Skip to main content

Should I run a marathon?


     Don't be intimidated, it's just a number

So you’re thinking about running a marathon, why? Why the heck would anyone want to physically run 26.2 miles? That’s a long way to ride your bike. That’s even a long way drive your car. Just think for a moment about something that’s 26 miles away from your home… Now imagine running there. The marathon distance is not for everyone, but there are a few of us who smile when we hear the word ‘Marathon’.

Running a marathon is a major accomplishment for any runner. Just knowing that you can push your body through all the pain and exhaustion to finish a race of that distance will do wonders for your confidence. Whatever personal or physical obstacles you encounter from that point on, you can remind yourself that you ran a marathon, is that date or this interview going to be that much harder than running 26.2 miles? Hopefully not.

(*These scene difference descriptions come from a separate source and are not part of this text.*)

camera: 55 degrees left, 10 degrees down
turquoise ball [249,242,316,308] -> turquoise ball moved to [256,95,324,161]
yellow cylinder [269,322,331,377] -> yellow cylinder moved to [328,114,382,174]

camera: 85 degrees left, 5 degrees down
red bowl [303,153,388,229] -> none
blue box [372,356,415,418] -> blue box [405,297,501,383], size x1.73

But lets not forget, this is not for everyone. An unfit or untrained runner attempting a marathon can result in a number of bad outcomes, including death. People dying at races are not uncommon. Ideally, you want to be a runner, obviously, and have some sort of base before planning this. Base referring to how many miles you can comfortably run without too much trouble. This should not be your next race after you finish your first 5k. Most people start thinking about a marathon after a 10-mile race or a half-marathon. That’s fine, assuming those weren’t too hard. Now here comes the hard part, training for it.

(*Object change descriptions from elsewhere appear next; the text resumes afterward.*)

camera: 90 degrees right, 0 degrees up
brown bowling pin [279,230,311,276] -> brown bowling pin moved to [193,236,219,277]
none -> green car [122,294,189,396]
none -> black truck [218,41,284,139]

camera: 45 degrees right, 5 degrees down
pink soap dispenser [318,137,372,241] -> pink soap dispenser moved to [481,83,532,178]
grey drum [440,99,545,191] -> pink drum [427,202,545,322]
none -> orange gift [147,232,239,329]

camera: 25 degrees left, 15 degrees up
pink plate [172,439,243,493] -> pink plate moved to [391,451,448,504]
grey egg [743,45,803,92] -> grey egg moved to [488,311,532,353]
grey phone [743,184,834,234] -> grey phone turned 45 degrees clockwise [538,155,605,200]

To be safe, and prepared, plan this out far in advance. Decide in the spring if you're going to try a marathon, most of the major marathons take place in the fall. At the very least, if you’re a pretty good runner, you could probably get by with 1 ½ or 2 months notice. You want your body to get used to the longer grueling runs. Bumping up your distance too much at a time is not a good idea. You’ll want to allow yourself enough time to get used to the distance without any injury or pains in the process.

If you are thinking about running a marathon, best of luck, it’s a great accomplishment for anyone who completes this distance. The season is slowing coming to an end, so the time to decide is right now. Waiting until next year may be a good option for some runners who aren’t quite there yet. Running is more than just running, especially when the distance is longer, you’d be surprised how much planning and strategy go into it. Just knowing what to eat that weekend and how much to drink, and how often, all factor into it. So be smart about this, do some serious planning and training before taking on a marathon. It will probably be the longest run of your life, but the feeling you’ll have after its over makes every second of it worth it.